European Federation of Journalists

Council of Europe Parliamentary Assembly warns over Europe’s press freedom

The European Federation of Journalists welcomes today the adoption of a report on the Protection of Media Freedom in Europe by the Parliamentary Assembly of the Council of Europe (PACE) but warns about the worrying trends on press freedom in Europe.

“Although we welcome the adoption of the report, it highlighted again the worrying trends in Europe on press freedom particularly in countries where serious cases of press freedom violations are prominent,” said Mogens Blicher Bjerregård.

“Countries highlighted in the report including Azerbaijan, Hungary, Russia, Turkey and Ukraine should step up their efforts in improving their press freedom records.” emphasised Blicher Bjerregård

The two-hour debate before the formal adoption was the occasion for many of the 300 voting members of the PACE[1] to make their comments and remarks. Discussion concerned in particular Russia, Ukraine, Azerbaijan, Turkey and Hungary, where cases of press freedom violation were debated and even challenged by various speakers. The discussion concluded that press freedom is yet to be made reality in many countries represented at the PACE.

Mr. Gvozden Srećko Flego, rapporteur of the report and representative from Croatia (Social Democratic Party) has taken a strong stand on some of the governments’ denials over the cases of press freedom violations mentioned in the report. Mr. Flego insisted that the report was based on a collection of factual findings from national experts working in the field of media despite that some governments disputed the cases of press freedom violations in the report. (You can read more about the comments made by Mr. Flego in the following interview).

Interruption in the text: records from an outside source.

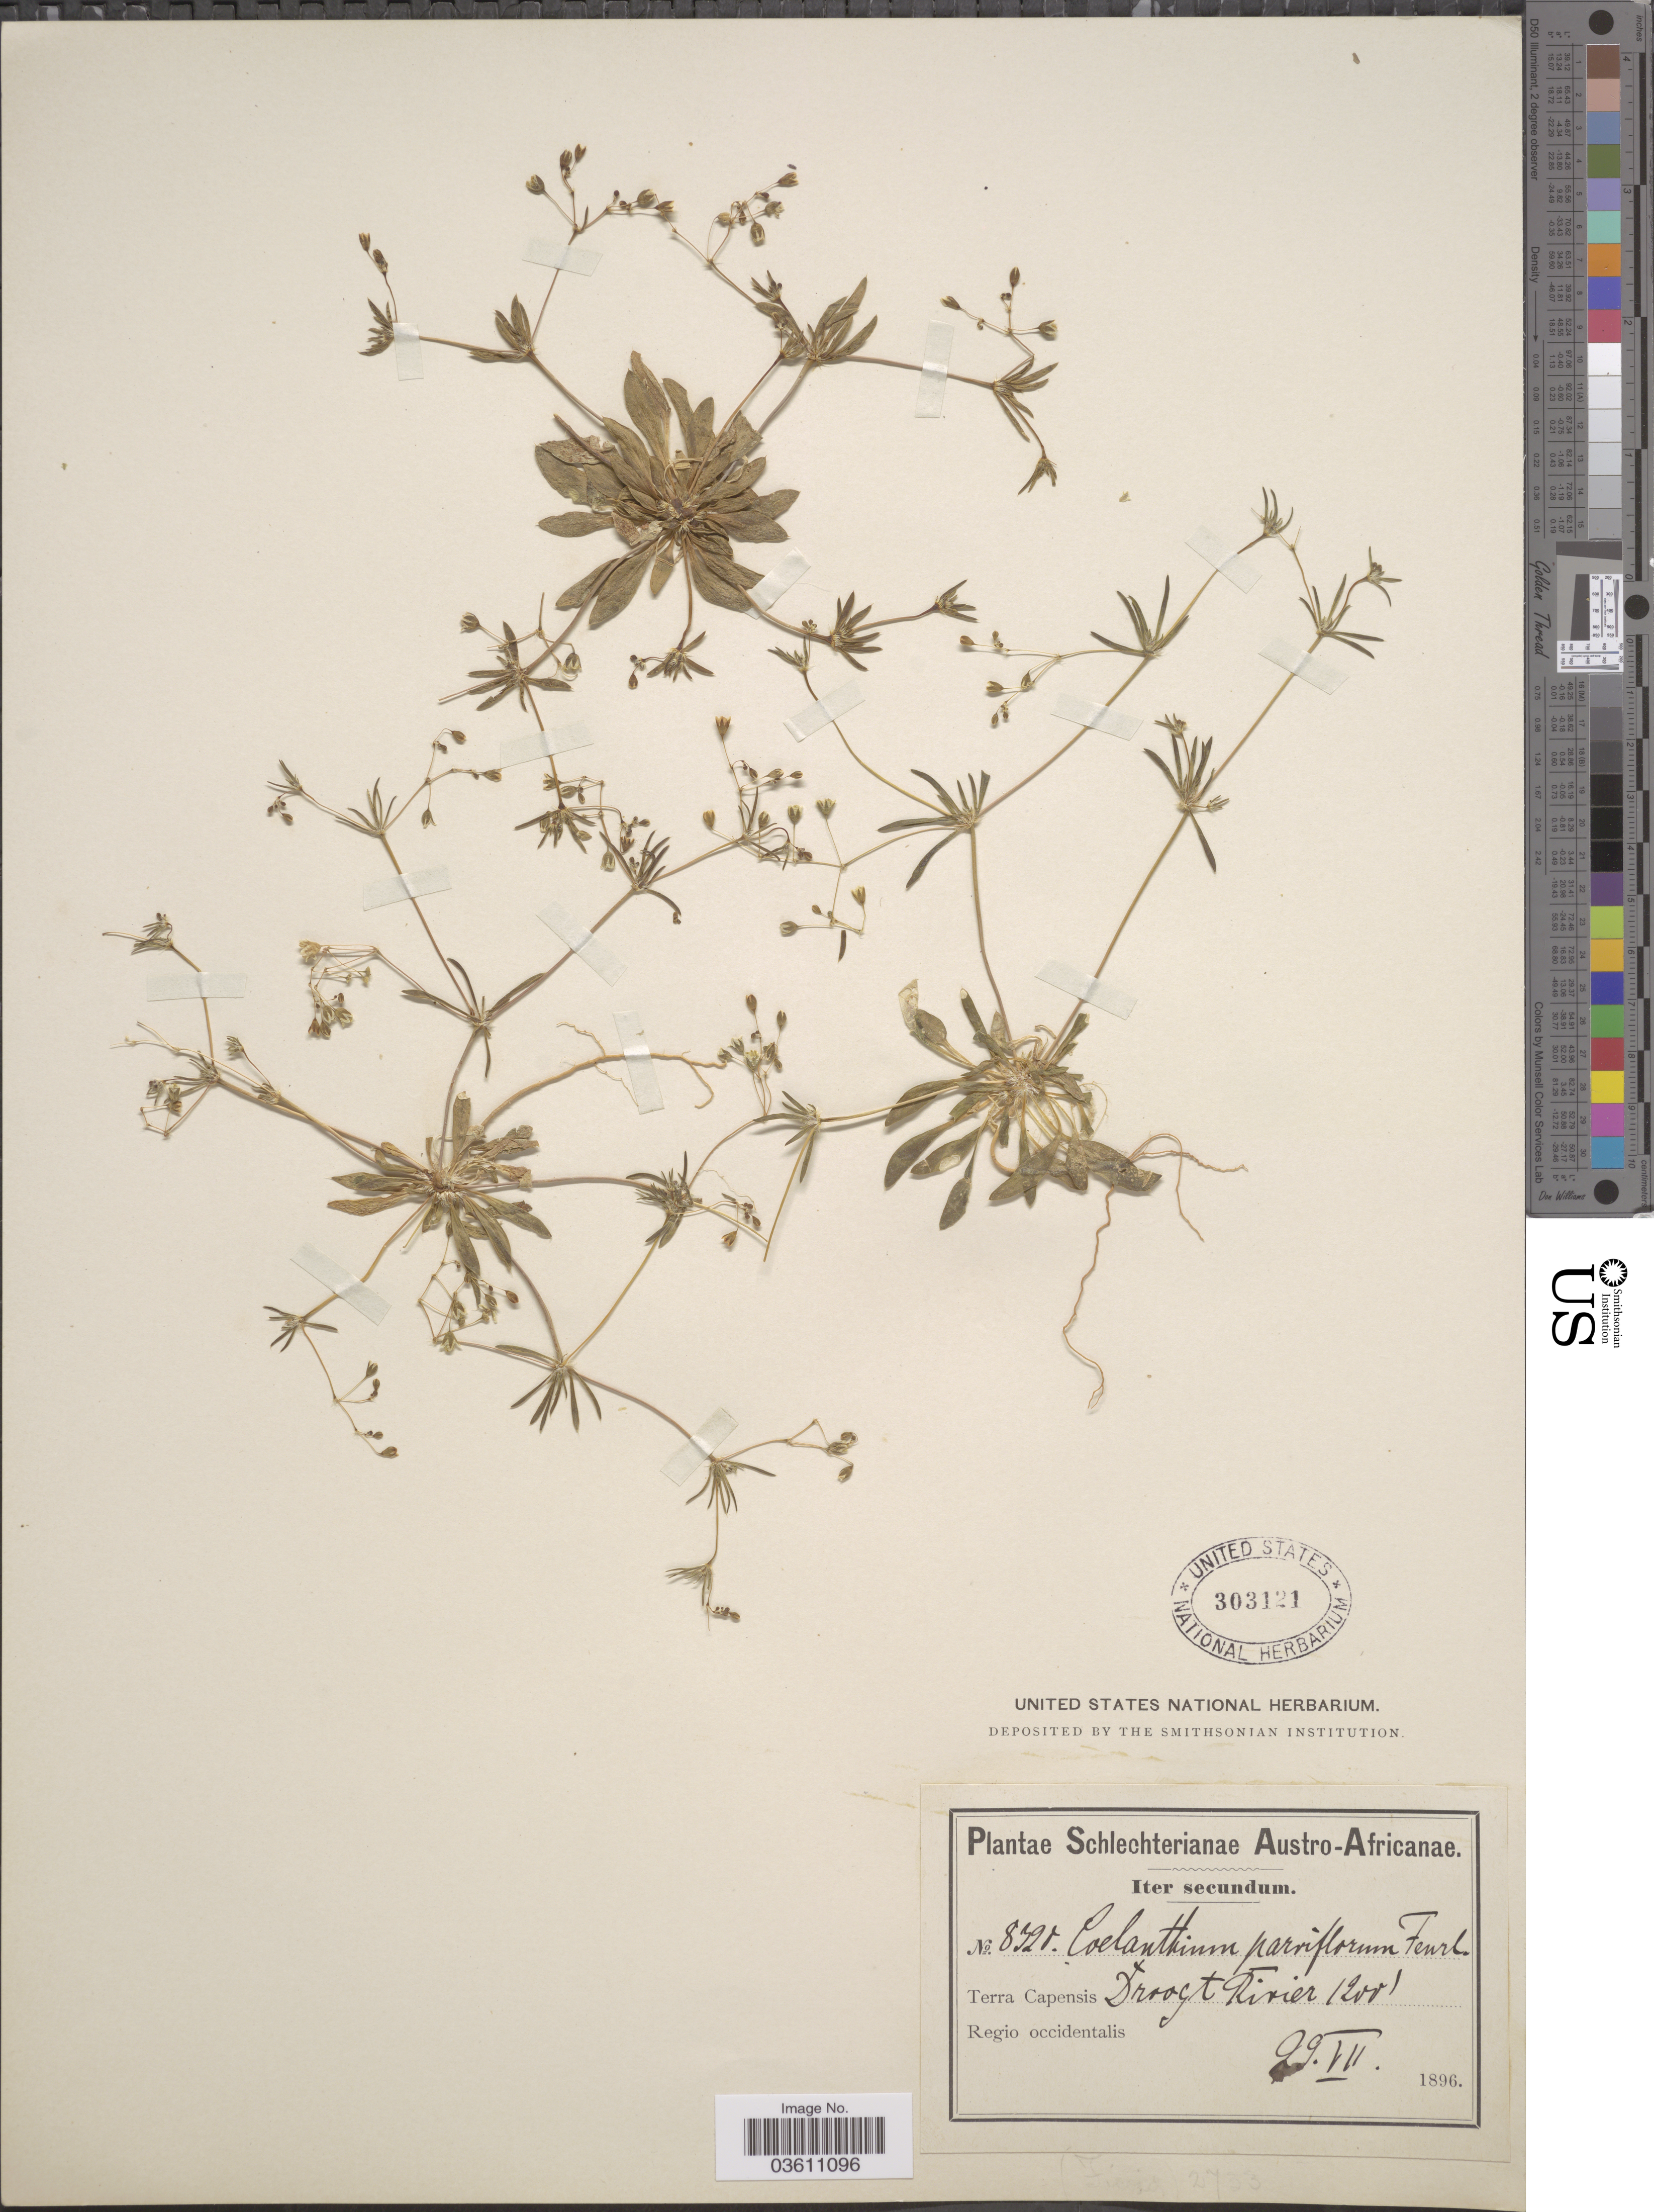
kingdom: Plantae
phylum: Tracheophyta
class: Magnoliopsida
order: Caryophyllales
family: Molluginaceae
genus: Coelanthum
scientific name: Coelanthum parviflorum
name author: Fenzl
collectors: Schlechter, --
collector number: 8721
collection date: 1896-07-29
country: South Africa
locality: Austro-Africanae. Terra Capensis Regio occidentalis: Droogt Rivier.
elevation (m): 366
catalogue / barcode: US 303121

The report also raises concerns over media concentration and calls for measures to regulate media ownership transparency. It proposes the setting up of a “Media Identity Card” which would oblige media companies to provide information about the owners of a media outlet including the so-called “shadow owners” who contribute substantially to its income, such as big advertisers or donors.

Excerpt of interview with Mr. Gvozden Srećko Flego conducted by Marc Gruber

You mentioned verbally that the report “does not take any political attitude”, but you name and shame several countries such as Russia, Turkey, Ukraine and Azerbaijan Isn’t it contradictory?

We name violations of press freedom and we make suggestions to improve the situation, so in fact we remain factual. What we do not mention in the report is that our document is based on information from experts on the ground. Sometimes we are even contacted by organisations or individuals who literally ask us to criticise their governments and put pressure on them. Of course, some of these governments reacted, in particular Azerbaijan. But in my view, they should consider our report as a “friendly expertise”, given for free.

In the resolution, you propose “to publicise a Media Identity Card” in order to improve transparency. What does it actually mean?

We want more transparency of media ownership at transnational level. This means that the “Media Identity Card” would provide information about the real owners of media outlets, not just companies without the names of individuals. And we also have in mind the “shadow owners”, for example if more than half of the revenues of a single media come from one advertiser or donor, it should be consider as a “co-owner”. The idea is adopted, but of course we need to continue the discussion about its implementation.

The recommendation to the Ministers asks for more cooperation with NGOs in the field to deal with violations of media freedom. How can this be done?

We are open to any initiative coming from the civil society. For example the Internet-based Freedom of Expression Platform relies on the input of NGOs. It is now legally established and it will be working in March. It is a key area of cooperation because there is no press freedom without safety. Our objective is to be preventive, not just reactive or “sanitary”. If NGOs provide us good input we will be able to act on legislation before it is too late.

Every two years, the PACE adopts a report on media freedom. What is happening in between at the Council of Europe?

We act, both the Council of Europe and Member States. We are in contact with the experts on the ground on press freedom violations.

What else would you like to add to your report?

To me it is very important that media freedom is debated at national level. This is why I insisted that national Parliaments at point 14 of the Resolution to “hold annual public debates (…) with the participation of associations of journalists and the media on the state of media freedom”.